— begin Given passage —
Welcome to the online presence of KaBooM, a writing group that has sustained the creative lives of a diverse group of women for over a decade. We hope that getting to know us will inspire you, too!


The KaBooM Writers Notebook: Our Blog

Patience and the Tiger

Patience and the Tiger

Weigh, hey, year three is it of this novel? It’s draft number three at any rate. Writing a novel takes endurance and faith and the patience to tolerate so many days that look the same: the screen ahead, the softening hips below, the sun rarely shining, the rain coming too often, the snow a bore. Writing a novel is like rowing toward the horizon. No matter how many times you crank the oars, nor how many months you have been at this labor, the horizon is still far away, and the shore has disappeared. There is nothing to do but keep on going.

Now, as a somewhat creative person, I like to make things. But the course of writing a novel requires so much patience that I find myself turning to other enterprises in order to feed my need for quicker gratification. (note: eating is not advised as a means of instant gratification. A novelist spends entire seasons in a chair, and blooms but not in a flattering way.)

This winter I tried drawing and painting to satisfy this need. As you can see from the photo I posted, I am quite an amateur with  visual composition. However, the delight I got from using color to make forms on a page was exciting and soothing. It quieted the internal, impatient tiger wanting to be finished with this novel right now. It kept my tiger distracted, purring as if my the brush strokes were petting its fur. If you are at sea with a novel, it helps to have a tiger on board, as Yann Martel illustrated so well in Life of Pi.
— end Given passage —
— begin Given records —
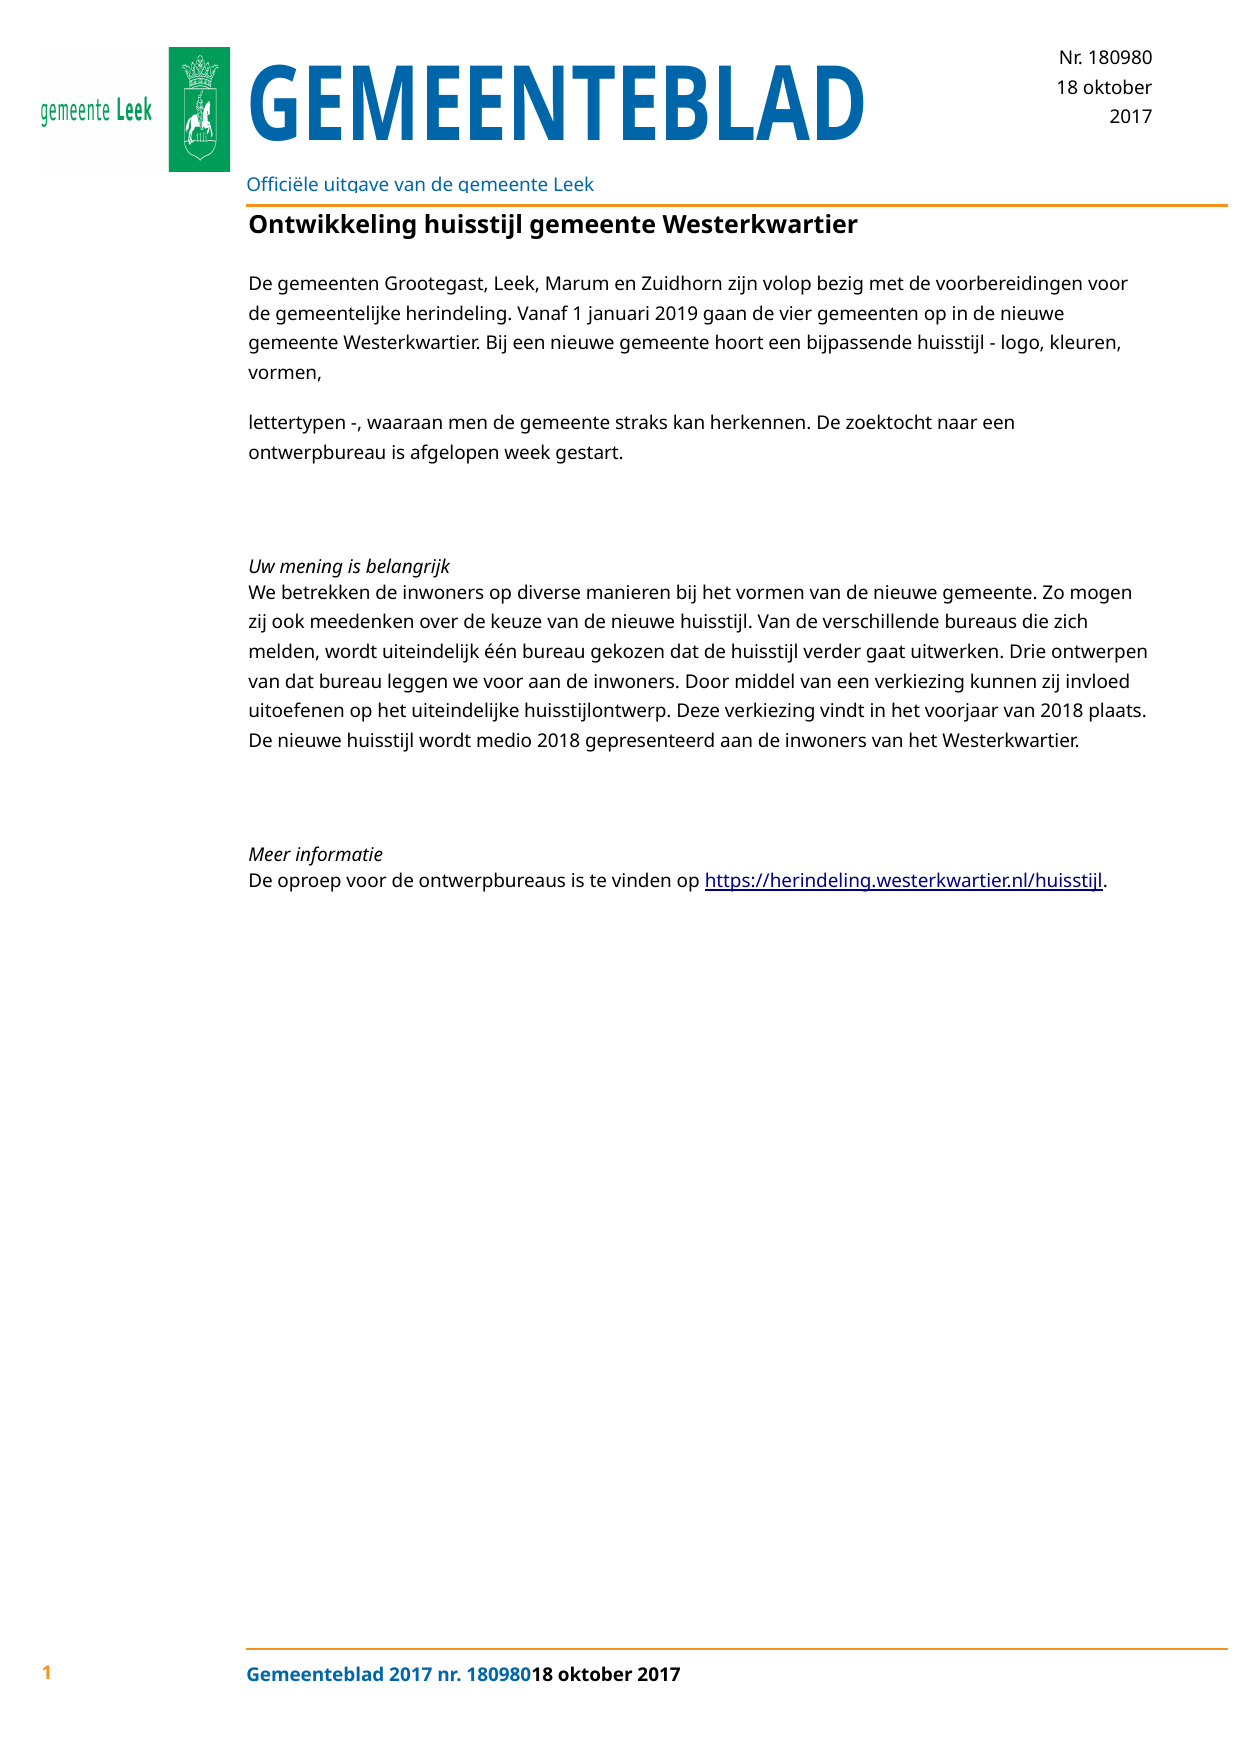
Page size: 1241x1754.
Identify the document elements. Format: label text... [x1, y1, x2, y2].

text Ontwikkeling huisstijl gemeente Westerkwartier [248, 207, 1152, 241]
text We betrekken de inwoners op diverse manieren bij het vormen van de nieuwe gemeente. Zo mogen zij ook meedenken over de keuze van de nieuwe huisstijl. Van de verschillende bureaus die zich melden, wordt uiteindelijk één bureau gekozen dat de huisstijl verder gaat uitwerken. Drie ontwerpen van dat bureau leggen we voor aan de inwoners. Door middel van een verkiezing kunnen zij invloed uitoefenen op het uiteindelijke huisstijlontwerp. Deze verkiezing vindt in het voorjaar van 2018 plaats. De nieuwe huisstijl wordt medio 2018 gepresenteerd aan de inwoners van het Westerkwartier. [248, 579, 1152, 753]
text Uw mening is belangrijk [248, 553, 1152, 579]
text De oproep voor de ontwerpbureaus is te vinden op https://herindeling.westerkwartier.nl/huisstijl. [248, 867, 1152, 893]
picture [41, 47, 231, 172]
text De gemeenten Grootegast, Leek, Marum en Zuidhorn zijn volop bezig met de voorbereidingen voor de gemeentelijke herindeling. Vanaf 1 januari 2019 gaan de vier gemeenten op in de nieuwe gemeente Westerkwartier. Bij een nieuwe gemeente hoort een bijpassende huisstijl - logo, kleuren, vormen, [248, 270, 1152, 385]
text Meer informatie [248, 841, 1152, 867]
text lettertypen -, waaraan men de gemeente straks kan herkennen. De zoektocht naar een ontwerpbureau is afgelopen week gestart. [248, 409, 1152, 465]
— end Given records —
From the KaBooM blog post on patience, quote the passage starting at "Welcome to the" and ending at "keep on going.", reproducing every word and mark.

## Exercise result
Welcome to the online presence of KaBooM, a writing group that has sustained the creative lives of a diverse group of women for over a decade. We hope that getting to know us will inspire you, too!


The KaBooM Writers Notebook: Our Blog

Patience and the Tiger

Patience and the Tiger

Weigh, hey, year three is it of this novel? It’s draft number three at any rate. Writing a novel takes endurance and faith and the patience to tolerate so many days that look the same: the screen ahead, the softening hips below, the sun rarely shining, the rain coming too often, the snow a bore. Writing a novel is like rowing toward the horizon. No matter how many times you crank the oars, nor how many months you have been at this labor, the horizon is still far away, and the shore has disappeared. There is nothing to do but keep on going.